Todos esses não são valores ainda muito atuais? Talvez seja por isso que Andy Warhol tenha ainda uma legião de fãs entre uma maioria de desinformados, porque a marca, o produto de mídia “Andy Warhol” ainda se multiplica e ainda vende. Ele mesmo, em várias de suas famosas tentativas de profetização, declarou que a “arte empresarial é o passo que vem depois da arte”. E acrescenta: “Depois que fiz a coisa chamada 'arte', ou seja lá como chamam, entrei na arte empresarial”, porque “ser bom nos negócios é o tipo mais fascinante de arte”. Nada mais próximo da receita atual de capitalismo e também do modelo de arte do mercado: pega-se um artista – ou um não-artista, melhor ainda se tiver um 'não' antes – e sua brilhante ideia, passa-se pela peneira da midia, transforma-se ambos em uma grande novidade, combina-se que aquela obra foi vendida por milhões de dólares (às vezes é real!), lança-se artista e produto no mercado de ações, assiste-se freneticamente ao subir de suas cotações nas Bolsas de Valores, atinge-se o clímax ao som das notas de dólares preenchendo as carteiras (né, Warhol?) e, após o orgasmo, poucos sobram para continuarem em movimento de sobe-e-desce. Até vir o próximo.

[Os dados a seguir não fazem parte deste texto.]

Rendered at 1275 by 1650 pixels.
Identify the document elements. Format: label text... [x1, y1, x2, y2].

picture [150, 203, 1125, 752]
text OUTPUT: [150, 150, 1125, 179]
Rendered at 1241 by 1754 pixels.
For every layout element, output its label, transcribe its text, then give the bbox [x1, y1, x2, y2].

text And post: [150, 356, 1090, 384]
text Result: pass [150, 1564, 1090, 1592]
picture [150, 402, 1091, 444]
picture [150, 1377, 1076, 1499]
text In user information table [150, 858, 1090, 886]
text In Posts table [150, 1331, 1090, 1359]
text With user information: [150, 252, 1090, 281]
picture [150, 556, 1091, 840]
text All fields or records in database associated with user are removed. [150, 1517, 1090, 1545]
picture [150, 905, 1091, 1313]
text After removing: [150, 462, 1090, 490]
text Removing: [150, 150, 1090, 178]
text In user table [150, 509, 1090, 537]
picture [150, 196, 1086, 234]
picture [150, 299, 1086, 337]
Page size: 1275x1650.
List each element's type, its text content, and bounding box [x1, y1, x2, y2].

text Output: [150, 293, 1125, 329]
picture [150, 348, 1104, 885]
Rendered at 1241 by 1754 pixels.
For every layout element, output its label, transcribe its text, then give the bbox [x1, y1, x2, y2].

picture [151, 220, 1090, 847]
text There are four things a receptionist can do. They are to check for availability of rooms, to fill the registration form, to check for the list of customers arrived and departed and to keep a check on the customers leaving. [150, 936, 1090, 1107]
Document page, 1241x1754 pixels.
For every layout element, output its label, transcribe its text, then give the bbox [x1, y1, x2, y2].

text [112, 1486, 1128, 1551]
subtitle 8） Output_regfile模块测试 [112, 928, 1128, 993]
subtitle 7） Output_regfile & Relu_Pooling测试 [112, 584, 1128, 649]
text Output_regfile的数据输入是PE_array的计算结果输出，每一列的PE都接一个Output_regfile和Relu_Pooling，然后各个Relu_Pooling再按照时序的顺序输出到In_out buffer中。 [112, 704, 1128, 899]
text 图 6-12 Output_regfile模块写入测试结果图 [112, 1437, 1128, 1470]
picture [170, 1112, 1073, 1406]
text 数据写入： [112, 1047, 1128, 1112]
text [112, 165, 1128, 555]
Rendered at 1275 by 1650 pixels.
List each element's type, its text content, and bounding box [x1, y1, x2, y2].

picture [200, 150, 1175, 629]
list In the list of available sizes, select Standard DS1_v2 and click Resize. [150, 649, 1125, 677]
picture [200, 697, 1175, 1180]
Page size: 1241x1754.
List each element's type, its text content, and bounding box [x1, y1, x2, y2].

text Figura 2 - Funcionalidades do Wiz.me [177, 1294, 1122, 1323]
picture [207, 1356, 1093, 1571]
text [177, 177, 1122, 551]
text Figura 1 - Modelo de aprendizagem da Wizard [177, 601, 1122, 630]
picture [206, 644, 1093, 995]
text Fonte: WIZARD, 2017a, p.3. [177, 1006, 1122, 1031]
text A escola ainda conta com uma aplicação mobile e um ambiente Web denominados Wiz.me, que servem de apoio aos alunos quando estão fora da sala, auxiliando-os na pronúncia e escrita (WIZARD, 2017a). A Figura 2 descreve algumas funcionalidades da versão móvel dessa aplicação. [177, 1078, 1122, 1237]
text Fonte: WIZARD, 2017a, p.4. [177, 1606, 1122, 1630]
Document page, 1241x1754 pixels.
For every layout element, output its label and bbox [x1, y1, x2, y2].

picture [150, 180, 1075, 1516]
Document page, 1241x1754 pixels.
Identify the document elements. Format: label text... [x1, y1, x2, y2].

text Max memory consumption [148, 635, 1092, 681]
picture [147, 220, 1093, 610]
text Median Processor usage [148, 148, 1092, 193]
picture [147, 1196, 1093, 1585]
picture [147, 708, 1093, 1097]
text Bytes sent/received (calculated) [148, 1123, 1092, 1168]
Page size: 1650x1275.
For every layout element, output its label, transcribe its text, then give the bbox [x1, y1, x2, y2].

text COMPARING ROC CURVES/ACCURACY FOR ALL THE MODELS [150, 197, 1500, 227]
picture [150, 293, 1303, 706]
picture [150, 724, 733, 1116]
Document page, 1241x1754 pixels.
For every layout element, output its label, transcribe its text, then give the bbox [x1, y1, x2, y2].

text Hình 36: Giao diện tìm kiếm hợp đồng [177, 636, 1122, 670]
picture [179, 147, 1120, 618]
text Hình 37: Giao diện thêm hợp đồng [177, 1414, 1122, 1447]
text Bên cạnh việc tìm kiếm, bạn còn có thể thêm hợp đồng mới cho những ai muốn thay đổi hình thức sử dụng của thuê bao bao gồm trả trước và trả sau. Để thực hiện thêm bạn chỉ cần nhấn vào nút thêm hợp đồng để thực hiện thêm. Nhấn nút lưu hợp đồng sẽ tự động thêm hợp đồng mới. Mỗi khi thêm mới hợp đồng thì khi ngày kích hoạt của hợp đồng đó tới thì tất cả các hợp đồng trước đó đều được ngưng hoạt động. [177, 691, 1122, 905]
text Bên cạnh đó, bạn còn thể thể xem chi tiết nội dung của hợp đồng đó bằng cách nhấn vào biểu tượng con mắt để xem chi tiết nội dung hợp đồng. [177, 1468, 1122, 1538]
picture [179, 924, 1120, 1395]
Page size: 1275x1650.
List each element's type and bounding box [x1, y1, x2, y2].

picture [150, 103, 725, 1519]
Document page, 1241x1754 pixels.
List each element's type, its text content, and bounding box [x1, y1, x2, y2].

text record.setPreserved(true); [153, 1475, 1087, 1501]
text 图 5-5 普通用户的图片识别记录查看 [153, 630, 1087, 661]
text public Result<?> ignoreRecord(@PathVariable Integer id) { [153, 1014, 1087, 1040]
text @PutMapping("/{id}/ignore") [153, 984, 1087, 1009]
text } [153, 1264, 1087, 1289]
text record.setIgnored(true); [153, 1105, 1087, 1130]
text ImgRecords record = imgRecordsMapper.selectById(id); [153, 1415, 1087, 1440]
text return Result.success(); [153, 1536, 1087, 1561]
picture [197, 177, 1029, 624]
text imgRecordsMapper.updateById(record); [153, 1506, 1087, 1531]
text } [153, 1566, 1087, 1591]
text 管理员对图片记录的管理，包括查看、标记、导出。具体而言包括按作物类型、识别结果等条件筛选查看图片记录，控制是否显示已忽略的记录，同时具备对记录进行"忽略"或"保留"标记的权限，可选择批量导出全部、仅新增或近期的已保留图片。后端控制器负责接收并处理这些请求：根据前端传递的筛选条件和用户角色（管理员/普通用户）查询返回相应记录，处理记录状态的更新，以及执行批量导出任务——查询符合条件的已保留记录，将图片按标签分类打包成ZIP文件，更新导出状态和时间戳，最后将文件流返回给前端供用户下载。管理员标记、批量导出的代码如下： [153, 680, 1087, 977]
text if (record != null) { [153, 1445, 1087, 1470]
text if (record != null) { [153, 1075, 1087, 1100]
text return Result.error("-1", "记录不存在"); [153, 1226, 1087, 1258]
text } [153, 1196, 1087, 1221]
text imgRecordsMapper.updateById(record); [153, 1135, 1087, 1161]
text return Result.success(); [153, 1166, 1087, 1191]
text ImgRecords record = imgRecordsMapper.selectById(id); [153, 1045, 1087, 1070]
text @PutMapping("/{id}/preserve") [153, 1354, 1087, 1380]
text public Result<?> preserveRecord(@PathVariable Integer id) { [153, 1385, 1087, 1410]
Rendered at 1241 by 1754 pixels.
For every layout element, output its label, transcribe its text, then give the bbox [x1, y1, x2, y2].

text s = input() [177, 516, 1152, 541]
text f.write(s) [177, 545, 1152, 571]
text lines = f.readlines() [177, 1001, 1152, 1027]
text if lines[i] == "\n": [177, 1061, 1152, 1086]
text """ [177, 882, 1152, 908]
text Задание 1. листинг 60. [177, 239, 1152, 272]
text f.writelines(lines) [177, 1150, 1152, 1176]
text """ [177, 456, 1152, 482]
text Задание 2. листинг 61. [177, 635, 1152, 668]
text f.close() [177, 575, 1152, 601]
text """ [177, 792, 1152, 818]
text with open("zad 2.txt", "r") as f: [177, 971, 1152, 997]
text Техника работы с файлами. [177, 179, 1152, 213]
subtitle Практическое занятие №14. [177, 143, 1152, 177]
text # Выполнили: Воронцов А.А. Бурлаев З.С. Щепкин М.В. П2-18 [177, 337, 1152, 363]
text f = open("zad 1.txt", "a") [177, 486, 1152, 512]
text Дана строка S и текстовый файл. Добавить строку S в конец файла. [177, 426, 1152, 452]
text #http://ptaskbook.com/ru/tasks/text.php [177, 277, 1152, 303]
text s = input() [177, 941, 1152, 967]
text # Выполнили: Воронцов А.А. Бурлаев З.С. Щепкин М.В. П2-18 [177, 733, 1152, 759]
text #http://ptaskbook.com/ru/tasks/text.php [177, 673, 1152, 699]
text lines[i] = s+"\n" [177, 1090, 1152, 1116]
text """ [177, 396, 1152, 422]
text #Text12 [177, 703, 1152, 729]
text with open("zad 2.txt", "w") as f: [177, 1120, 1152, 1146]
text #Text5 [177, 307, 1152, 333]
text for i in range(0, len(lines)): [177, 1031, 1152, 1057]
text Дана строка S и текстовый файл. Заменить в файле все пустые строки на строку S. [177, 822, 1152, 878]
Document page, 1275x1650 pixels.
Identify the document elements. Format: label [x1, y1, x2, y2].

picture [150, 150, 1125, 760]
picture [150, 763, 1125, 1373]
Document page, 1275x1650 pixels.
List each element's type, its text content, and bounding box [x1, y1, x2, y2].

Mas vale a pena ir ver Andy Warhol na Estação Pinacoteca de São Paulo. Aliás, vale a pena ir ver exposições, sempre, sempre, sempre! Mesmo que o que se apresente aos nossos olhos não seja do nosso gosto. Sim! Porque nós PODEMOS dizer que não gostamos – se não gostamos – seja de Andy Warhol ou de Vik Muniz! Porque hoje em dia até mesmo o básico direito de torcer o nariz para os artistas endeusados pela midia e curadores (mercadores) de arte, é recebido como ignorância! “Andy Warhol – dizem “eles” - era um artista rebelde, que via a sociedade com cinismo”, apesar de ter se dado muito bem com essa mesma sociedade! Mas prefiro ficar com o jornalista brasileiro Luciano Trigo, que diz que quem enxerga na obra de Warhol “uma crítica à sociedade de consumo não entendeu nada”.